Re: [HACKERS] BUG #1290: Default value and ALTER...TYPE - Mailing list pgsql-bugs

From Tom Lane
Subject Re: [HACKERS] BUG #1290: Default value and ALTER...TYPE
Date
Msg-id 28596.1098661841@sss.pgh.pa.us
Whole thread Raw
In response to Re: [HACKERS] BUG #1290: Default value and ALTER...TYPE  (Neil Conway <neilc@samurai.com>)
List pgsql-bugs
Neil Conway <neilc@samurai.com> writes:
> On Mon, 2004-10-25 at 00:30, Tom Lane wrote:
>> And it
>> would produce exactly the same result anyway, because the only way there
>> could be implicit coercion steps at the top of the expression is because
>> step 3 put them there.

> Per your earlier comment: "I am not sure that this is a good idea,
> however; it seems like it might alter the semantics in
> unexpected ways.  (The default expression could potentially come through
> differently than an actually stored value of the column would do.)"

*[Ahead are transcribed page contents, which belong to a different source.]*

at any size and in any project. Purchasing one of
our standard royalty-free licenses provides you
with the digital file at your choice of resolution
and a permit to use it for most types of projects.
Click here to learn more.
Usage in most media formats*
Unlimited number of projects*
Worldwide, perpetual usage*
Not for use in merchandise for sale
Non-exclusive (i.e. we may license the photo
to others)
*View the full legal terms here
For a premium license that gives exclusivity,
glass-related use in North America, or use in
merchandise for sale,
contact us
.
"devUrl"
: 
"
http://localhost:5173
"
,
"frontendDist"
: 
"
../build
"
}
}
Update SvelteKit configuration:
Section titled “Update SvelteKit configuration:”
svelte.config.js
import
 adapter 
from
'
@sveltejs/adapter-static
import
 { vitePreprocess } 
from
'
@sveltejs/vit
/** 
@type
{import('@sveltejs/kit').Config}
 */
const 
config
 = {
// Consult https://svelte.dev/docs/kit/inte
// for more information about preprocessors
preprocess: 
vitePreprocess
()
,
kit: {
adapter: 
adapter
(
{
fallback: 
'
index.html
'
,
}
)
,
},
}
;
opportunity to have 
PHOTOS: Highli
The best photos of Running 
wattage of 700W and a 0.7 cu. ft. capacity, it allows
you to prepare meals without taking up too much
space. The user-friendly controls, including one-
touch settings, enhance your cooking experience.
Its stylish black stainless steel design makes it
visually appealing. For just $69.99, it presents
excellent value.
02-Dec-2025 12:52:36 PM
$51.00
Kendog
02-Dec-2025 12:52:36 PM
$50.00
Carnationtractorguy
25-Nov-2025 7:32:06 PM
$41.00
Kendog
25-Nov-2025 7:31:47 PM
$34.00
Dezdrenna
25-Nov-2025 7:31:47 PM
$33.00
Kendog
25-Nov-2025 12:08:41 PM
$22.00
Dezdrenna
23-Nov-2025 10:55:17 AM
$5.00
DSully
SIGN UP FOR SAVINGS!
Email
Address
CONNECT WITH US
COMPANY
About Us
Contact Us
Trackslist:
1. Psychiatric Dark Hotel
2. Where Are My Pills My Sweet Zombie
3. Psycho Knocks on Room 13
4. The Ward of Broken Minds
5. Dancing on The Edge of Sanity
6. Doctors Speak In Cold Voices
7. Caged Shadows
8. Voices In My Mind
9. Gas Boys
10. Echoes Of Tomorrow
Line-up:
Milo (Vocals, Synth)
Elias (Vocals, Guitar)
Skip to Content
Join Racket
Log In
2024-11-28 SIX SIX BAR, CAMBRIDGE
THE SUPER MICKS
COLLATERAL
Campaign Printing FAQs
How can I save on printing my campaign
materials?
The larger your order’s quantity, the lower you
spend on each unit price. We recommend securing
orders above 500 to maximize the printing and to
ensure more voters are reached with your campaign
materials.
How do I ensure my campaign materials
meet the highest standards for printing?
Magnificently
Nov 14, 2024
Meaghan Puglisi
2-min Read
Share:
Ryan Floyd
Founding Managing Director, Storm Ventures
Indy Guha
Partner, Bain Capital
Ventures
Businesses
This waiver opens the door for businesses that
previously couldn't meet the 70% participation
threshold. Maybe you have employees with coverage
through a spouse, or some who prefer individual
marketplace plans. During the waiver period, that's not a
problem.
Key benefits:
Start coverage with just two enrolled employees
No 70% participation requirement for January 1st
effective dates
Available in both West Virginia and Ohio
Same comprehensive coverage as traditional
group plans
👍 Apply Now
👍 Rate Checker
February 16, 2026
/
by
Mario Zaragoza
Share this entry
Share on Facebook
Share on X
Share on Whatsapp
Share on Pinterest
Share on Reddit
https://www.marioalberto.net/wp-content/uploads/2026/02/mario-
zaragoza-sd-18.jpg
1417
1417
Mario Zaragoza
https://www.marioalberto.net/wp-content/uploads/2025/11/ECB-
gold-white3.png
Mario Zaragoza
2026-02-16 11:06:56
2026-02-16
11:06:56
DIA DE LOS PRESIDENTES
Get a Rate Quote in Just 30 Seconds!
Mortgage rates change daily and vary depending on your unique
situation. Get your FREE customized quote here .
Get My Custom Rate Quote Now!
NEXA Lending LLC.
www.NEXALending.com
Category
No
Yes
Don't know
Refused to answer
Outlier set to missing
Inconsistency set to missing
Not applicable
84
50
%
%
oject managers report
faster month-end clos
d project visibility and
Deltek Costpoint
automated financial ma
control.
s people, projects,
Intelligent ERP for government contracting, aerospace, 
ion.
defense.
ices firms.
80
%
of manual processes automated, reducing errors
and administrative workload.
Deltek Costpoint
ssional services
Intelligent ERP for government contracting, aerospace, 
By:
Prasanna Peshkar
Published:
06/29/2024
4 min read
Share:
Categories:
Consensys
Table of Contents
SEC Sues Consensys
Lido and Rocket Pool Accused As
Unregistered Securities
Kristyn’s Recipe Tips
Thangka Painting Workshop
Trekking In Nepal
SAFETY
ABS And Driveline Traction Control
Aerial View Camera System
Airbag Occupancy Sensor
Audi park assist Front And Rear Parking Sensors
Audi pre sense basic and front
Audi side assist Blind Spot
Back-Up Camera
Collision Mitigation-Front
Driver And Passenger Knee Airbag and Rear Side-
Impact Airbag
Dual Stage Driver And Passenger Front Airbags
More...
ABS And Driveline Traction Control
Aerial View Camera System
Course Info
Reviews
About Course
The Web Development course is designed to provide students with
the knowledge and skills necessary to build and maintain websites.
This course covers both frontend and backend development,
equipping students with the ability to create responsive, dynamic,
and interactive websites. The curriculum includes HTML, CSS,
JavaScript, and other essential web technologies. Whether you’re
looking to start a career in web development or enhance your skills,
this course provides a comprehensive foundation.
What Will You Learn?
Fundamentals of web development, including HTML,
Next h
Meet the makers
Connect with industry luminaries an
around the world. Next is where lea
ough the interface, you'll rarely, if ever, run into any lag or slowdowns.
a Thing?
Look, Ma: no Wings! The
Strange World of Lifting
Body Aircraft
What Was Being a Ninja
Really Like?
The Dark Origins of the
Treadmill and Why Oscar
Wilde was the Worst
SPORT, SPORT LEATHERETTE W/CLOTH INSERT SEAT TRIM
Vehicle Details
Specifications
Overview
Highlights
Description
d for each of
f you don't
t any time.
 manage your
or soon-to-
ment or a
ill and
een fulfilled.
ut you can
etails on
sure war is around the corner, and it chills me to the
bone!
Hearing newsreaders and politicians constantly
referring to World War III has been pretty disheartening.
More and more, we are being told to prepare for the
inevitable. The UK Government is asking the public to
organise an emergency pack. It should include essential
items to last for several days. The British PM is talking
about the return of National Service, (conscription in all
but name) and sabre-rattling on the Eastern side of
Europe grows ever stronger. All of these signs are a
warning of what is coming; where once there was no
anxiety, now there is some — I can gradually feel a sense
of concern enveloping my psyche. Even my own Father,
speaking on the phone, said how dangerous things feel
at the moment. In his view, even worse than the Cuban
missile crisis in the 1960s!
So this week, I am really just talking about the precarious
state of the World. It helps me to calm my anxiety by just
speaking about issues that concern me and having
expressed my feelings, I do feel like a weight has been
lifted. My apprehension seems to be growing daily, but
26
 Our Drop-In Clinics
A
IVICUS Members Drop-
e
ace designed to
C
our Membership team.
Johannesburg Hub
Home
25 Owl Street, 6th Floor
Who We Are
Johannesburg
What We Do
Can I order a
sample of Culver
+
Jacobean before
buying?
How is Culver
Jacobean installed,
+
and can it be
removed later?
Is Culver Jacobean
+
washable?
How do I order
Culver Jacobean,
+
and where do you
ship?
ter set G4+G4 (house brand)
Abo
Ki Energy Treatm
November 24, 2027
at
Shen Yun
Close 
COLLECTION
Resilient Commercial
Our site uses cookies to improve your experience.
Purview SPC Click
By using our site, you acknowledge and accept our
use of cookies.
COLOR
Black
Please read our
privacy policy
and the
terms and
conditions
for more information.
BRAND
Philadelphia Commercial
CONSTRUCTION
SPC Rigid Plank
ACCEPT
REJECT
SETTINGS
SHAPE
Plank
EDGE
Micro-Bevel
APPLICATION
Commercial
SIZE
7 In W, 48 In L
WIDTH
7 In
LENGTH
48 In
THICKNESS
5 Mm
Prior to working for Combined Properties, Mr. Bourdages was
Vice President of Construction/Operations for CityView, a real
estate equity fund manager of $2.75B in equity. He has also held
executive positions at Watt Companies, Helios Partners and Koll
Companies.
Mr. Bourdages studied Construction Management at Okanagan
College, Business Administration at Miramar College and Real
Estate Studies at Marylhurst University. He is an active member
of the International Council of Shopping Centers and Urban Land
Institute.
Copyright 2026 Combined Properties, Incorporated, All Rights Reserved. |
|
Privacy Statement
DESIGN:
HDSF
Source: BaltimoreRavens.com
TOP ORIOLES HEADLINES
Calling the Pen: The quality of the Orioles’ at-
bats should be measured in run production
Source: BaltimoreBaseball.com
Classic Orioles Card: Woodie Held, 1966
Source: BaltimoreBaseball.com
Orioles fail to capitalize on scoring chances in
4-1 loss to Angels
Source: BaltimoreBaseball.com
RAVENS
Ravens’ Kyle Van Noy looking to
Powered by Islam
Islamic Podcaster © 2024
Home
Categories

> So you can't have it both ways :)

Sure I can.  The method you propose will produce exactly the same
results as what's in there.  I am still a bit concerned about
nonintuitive results in some cases, but changing it like this wouldn't
fix that; it's just a different way of getting to the same place.

The bottom line here is what will produce the least surprise in the most
cases.  The case that actually convinced me to do it was thinking about
serial columns.  As it is now, "ALTER COLUMN TYPE bigint" will
successfully convert a serial to a bigserial; before, it wouldn't,
because the result of nextval() would still get squeezed down to int4.